Wellingtonians have snapped up about 1000 rainwater tanks in the past month, as families wise up on emergency water supplies.
More than 7500 residents have now invested in the 200-litre tanks, after a Stuff report last month that Wellington could be cut off from the water network for three months if a major earthquake struck.
Wellington Water has previously warned that a high-intensity quake on the Wellington Fault would sever the mains in at least five places, cutting water to Upper Hutt, Wellington and Porirua.
"Sooner or later one of these shakes is going to be a pretty disruptive one, and the little things we do now pay dividends down stream," Wellington Region Emergency Management Office (Wremo) community resilience manager Dan Neely said.
The council has estimated each person needs access to at least three litres of drinking water a day. That doesn't include water for pets, cooking and washing.
"I think Wellingtonians recognise their risk ... and are quite good at taking action," Neely said.

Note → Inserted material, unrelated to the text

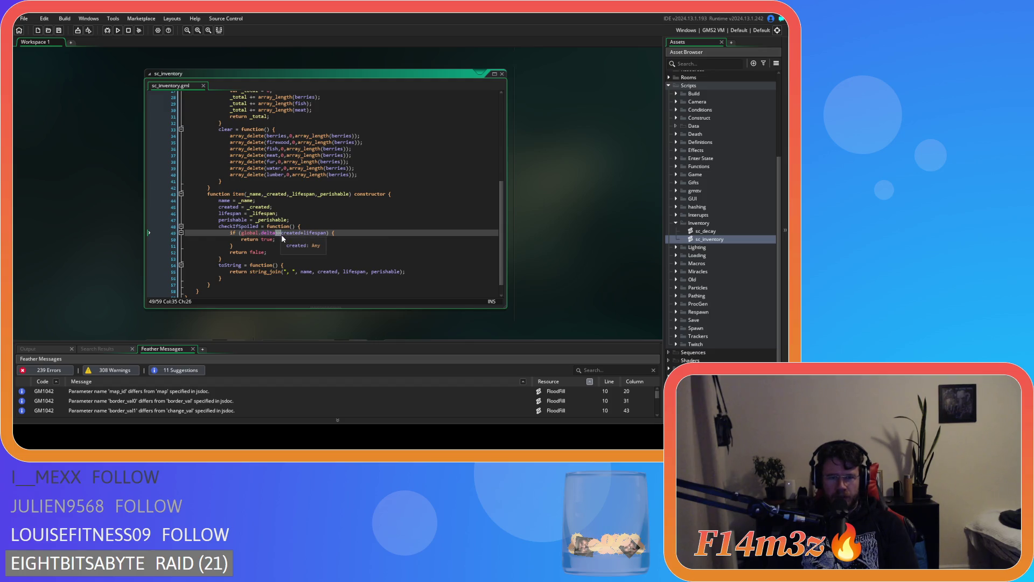
double_click(269, 233)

The council admits the city's emergency water supply is "a critical issue". It is half-way through a project to install 50 emergency water tanks with between 10,000L and 25,000L capacity around the region.
Rainwater tanks have been available from the Wellington City Council and Wremo since July 2013 for $105.
Neely said Wremo and the council had made sure the tanks were easy to transport and install, and available at the lowest possible cost. From a retailer, the same package would cost about $260.
Neely put the recent surge in popularity down to added media coverage, and mailers about the tanks that were sent out with rates information.
Wremo now has about 150 tanks on back order, and supplier The Tank Guy is producing them "as fast as it can".
Neely's own family, who live on Wellington's steep south coast, has invested in a tank and already used it several times when maintenance had been done in their street.
"We have been off for a day and it's been great. Not having water is hugely stressful."
Neely witnessed the aftermath of Hurricane Mitch in Honduras in the late 1990s, and the effects of the 2004 Indian Ocean tsunami on Sri Lanka.
Both displaced 1.5m people and, in some parts, cut off entire water supplies.
"I've seen it firsthand – for communities [in Wellington] that would have to lug water uphill to their homes, that would be a real challenge for a lot of people."